→ **Exercise instructions**
Gather every line from the entries below that includes "Kalsel".
───── Dataset ─────
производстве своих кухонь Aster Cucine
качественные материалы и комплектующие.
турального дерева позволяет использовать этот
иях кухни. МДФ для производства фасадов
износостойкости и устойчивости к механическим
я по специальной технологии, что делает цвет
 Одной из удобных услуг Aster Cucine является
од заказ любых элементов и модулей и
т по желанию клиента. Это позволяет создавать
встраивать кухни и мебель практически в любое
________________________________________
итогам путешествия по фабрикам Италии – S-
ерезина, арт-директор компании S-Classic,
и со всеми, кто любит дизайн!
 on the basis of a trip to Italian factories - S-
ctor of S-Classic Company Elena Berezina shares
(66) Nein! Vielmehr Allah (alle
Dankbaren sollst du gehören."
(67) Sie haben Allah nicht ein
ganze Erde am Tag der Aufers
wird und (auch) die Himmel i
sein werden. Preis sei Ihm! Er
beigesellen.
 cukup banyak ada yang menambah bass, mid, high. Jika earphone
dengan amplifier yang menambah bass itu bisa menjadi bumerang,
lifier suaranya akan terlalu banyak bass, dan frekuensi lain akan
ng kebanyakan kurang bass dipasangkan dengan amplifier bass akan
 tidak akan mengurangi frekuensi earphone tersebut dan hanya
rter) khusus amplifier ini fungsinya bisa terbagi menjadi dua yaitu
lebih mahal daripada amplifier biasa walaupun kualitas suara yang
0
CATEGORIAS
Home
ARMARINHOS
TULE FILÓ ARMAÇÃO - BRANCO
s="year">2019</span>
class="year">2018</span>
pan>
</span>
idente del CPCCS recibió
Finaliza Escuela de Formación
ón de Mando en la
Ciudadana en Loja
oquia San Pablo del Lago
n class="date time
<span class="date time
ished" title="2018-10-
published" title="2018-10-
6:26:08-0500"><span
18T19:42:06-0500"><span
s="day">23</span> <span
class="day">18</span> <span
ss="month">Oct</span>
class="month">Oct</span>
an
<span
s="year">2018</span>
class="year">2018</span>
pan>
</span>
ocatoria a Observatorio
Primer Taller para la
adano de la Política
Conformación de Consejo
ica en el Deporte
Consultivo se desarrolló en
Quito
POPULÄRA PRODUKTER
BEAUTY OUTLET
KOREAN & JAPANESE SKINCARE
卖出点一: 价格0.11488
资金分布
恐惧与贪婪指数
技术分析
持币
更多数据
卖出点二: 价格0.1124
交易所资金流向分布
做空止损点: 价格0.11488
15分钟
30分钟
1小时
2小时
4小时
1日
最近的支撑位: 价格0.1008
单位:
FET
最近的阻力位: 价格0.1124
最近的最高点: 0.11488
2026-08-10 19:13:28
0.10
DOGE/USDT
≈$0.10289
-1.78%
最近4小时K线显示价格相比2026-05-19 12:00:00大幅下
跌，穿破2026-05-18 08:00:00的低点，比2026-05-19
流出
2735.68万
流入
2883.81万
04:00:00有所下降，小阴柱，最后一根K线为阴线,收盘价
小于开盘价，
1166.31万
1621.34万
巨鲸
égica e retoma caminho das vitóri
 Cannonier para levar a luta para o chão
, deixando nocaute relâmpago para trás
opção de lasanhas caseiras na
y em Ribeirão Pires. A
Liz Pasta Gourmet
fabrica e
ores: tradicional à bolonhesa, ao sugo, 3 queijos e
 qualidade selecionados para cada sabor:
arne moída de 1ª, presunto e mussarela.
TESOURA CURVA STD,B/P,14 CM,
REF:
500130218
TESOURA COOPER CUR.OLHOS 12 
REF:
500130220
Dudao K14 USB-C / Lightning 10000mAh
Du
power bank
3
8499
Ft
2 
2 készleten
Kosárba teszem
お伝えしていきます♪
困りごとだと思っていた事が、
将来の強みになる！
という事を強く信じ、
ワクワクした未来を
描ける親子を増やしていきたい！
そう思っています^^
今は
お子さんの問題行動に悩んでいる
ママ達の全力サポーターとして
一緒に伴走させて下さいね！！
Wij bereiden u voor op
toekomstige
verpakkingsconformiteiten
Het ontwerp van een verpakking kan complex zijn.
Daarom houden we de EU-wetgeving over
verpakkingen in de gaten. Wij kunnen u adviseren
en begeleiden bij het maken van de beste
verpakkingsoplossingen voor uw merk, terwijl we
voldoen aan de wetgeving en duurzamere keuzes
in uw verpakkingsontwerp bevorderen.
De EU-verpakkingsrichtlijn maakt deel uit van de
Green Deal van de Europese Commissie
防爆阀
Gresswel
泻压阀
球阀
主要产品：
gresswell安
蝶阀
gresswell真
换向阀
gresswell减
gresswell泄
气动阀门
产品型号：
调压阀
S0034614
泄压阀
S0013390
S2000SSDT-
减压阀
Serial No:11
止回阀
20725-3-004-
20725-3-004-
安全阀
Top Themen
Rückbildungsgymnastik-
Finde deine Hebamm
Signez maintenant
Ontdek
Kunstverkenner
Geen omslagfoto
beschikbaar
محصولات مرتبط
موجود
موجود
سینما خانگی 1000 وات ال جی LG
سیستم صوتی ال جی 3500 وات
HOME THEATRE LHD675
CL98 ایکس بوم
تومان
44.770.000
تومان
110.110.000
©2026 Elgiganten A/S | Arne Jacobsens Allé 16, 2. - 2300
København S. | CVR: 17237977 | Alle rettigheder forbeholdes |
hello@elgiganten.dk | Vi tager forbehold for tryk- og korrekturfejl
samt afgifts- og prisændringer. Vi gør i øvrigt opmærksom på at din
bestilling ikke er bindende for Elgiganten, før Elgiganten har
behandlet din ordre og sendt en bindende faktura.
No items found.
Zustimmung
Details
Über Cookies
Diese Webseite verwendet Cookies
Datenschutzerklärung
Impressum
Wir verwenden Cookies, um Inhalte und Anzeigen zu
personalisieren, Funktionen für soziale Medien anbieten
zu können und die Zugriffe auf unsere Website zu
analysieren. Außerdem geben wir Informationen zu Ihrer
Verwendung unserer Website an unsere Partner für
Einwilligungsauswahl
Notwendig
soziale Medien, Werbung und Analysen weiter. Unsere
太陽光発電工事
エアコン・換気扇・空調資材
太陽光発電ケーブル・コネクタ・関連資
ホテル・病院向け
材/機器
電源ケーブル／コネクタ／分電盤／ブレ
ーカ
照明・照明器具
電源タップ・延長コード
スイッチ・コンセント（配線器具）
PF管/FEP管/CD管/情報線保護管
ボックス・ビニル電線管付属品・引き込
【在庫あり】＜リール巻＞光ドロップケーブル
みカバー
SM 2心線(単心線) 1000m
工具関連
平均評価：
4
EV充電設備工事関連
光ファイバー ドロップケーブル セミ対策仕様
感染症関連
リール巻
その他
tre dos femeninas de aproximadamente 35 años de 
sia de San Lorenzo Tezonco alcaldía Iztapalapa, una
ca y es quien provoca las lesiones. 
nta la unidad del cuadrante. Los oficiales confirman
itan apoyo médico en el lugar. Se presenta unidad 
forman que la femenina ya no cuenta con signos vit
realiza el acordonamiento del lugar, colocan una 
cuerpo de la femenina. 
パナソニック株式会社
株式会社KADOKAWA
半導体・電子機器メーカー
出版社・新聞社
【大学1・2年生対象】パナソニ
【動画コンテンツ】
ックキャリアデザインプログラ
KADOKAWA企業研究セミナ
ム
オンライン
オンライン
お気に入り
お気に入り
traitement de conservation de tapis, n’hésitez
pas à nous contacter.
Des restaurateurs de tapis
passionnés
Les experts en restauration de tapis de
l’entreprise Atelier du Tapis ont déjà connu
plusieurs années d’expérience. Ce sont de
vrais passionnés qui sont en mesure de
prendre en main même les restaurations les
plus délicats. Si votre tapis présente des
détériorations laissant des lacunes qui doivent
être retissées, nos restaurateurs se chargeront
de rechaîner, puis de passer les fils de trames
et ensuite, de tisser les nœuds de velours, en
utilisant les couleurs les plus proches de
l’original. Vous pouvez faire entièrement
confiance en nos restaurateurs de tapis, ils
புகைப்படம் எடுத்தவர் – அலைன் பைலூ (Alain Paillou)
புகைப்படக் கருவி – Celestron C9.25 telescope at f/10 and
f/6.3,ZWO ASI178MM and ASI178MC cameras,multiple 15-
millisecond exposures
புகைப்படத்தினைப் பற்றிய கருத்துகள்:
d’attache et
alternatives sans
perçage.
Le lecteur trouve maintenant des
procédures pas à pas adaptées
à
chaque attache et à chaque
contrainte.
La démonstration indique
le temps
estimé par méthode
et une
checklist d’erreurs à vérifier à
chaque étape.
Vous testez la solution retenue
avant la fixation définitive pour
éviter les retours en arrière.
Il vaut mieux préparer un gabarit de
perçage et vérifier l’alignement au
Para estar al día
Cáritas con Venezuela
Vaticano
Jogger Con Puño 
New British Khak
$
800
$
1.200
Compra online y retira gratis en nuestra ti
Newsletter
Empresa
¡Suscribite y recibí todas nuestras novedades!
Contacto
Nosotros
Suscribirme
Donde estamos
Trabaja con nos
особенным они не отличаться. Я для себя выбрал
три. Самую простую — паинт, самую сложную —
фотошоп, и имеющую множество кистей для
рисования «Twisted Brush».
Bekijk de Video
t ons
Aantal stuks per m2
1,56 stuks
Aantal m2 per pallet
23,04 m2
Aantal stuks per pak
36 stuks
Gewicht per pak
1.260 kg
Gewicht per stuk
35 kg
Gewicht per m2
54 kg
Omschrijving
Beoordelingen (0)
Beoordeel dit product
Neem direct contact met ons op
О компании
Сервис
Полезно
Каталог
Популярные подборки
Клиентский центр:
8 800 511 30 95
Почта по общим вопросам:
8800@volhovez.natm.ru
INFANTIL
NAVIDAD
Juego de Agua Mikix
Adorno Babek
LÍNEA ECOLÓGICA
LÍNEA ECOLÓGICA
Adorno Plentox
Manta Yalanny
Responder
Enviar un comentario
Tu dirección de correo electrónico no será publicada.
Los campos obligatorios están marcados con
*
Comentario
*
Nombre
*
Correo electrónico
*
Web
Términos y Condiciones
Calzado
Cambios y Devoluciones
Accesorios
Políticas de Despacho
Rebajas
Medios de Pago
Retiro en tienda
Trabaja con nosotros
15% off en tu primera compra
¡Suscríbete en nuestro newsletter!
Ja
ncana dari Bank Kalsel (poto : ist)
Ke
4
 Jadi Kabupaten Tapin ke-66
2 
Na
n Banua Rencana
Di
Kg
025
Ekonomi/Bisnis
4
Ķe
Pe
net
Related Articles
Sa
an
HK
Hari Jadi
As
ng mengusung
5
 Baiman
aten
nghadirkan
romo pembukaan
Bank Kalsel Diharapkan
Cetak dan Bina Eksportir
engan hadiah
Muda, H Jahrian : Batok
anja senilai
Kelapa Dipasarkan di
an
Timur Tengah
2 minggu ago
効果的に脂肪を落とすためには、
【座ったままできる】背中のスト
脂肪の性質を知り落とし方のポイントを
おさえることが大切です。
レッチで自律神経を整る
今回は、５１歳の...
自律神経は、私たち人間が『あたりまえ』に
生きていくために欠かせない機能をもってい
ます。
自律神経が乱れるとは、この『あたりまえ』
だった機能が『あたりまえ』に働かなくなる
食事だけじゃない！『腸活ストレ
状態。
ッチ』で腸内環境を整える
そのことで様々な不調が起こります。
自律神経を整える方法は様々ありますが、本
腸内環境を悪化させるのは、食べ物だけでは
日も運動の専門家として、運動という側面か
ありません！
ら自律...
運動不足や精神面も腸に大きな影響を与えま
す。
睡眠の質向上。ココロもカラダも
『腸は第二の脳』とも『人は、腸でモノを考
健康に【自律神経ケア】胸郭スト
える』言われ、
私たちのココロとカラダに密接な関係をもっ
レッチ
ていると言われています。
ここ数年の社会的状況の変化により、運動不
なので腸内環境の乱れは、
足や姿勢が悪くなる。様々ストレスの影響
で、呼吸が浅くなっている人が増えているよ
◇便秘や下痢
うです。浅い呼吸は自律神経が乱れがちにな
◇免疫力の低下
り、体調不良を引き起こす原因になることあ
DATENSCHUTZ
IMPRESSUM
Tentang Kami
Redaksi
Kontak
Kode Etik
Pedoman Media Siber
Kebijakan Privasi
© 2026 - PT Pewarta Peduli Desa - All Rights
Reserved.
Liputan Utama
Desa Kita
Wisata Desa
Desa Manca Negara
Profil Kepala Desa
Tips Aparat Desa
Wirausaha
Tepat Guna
─────
→ **Output of the exercise**
ncana dari Bank Kalsel (poto : ist)
Bank Kalsel Diharapkan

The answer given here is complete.